I now think you're right, so posting the argument where I was attempting to convince you I was right, but ended up convincing myself that you're right instead, and I had just misunderstood your proposal.

So +1 from me.


The import system adds the sys.modules entry before starting the module execution, but doesn't add the attribute on the parent package until the module execution finishes:

$ mkdir -p _example
$ echo "import _example; print(dir(_example))" > _example/parent_keys.py
$ python3 -c "import _example.parent_keys; print(dir(_example))"
['__doc__', '__file__', '__loader__', '__name__', '__package__', '__path__', '__spec__']
['__doc__', '__file__', '__loader__', '__name__', '__package__', '__path__', '__spec__', 'parent_keys']
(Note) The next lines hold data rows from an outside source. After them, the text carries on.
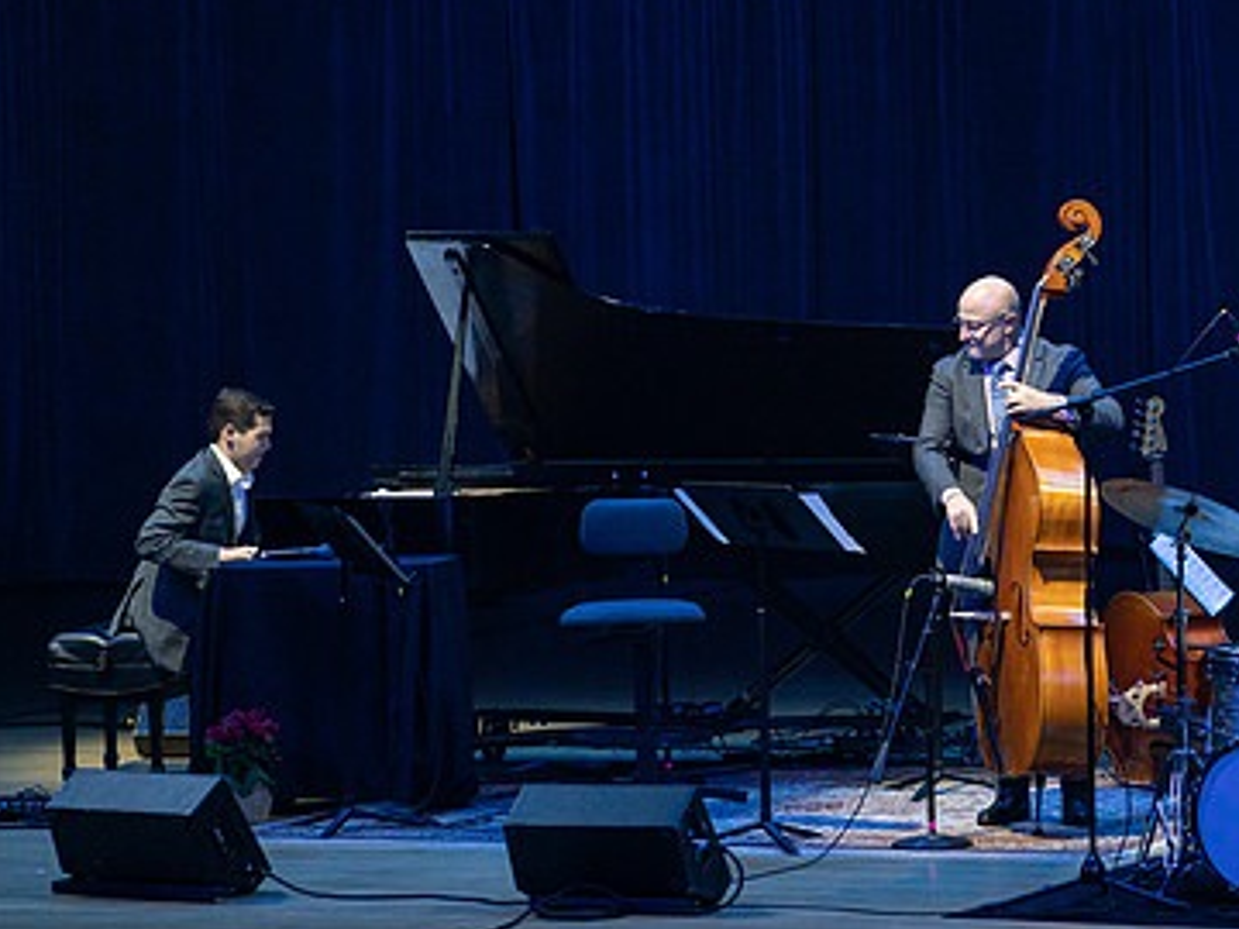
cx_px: 977
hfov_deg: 8.1
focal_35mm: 245
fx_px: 8769
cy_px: 456
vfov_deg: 6.1
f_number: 7.1
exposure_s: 1/250
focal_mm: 158
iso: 2500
In current Python 2.7 code, the pickle module can access _example.parent_keys while it is being imported. If the keys it needs are already there, that's a good thing. If they're not there, it's a problem.

Illustrative example where I believe being unable to access a partially imported module could end up being problematic:

parent_pkg.module_a.py:

import pickle
import module_b
class ExampleClass(object):
    pass
# This works because module_a.ExampleClass already exists
module_b.send_data(pickle.dumps(ExampleClass()))

module_b.py:

import pickle
_received_objects = []

def send_data(data):
    _received_objects.append(pickle.loads(data))

As written, that code would be fine regardless of how the locking works, since the unpickle call happens with the import lock for module_a held no matter what.

In Python 2.7, it also works even if the unpickling happens in another thread, since pickle doesn't try to acquire the import lock, and the required module attributes are available before the potential unpickle is invoked.

In Python 3.7, there's technically a chance to deadlock with another thread, but only if module_a specifically is waiting for that thread to finish (which seems spectacularly unlikely).

With a global import lock, though, there would be many more ways to end up in a situation where the pickle.loads call ran with module_a was still being imported (so it fell through to the "try to acquire the import lock" code).

However, the key to your proposal is that the cases like my hypothetical one above won't fall through to the import lock, because the attributes they need will already be there. It's only the motivating cases that currently raise AttributeError that will risk deadlocking (but probably won't deadlock in practice, since they probably won't be implicitly waiting for any other threads during the import).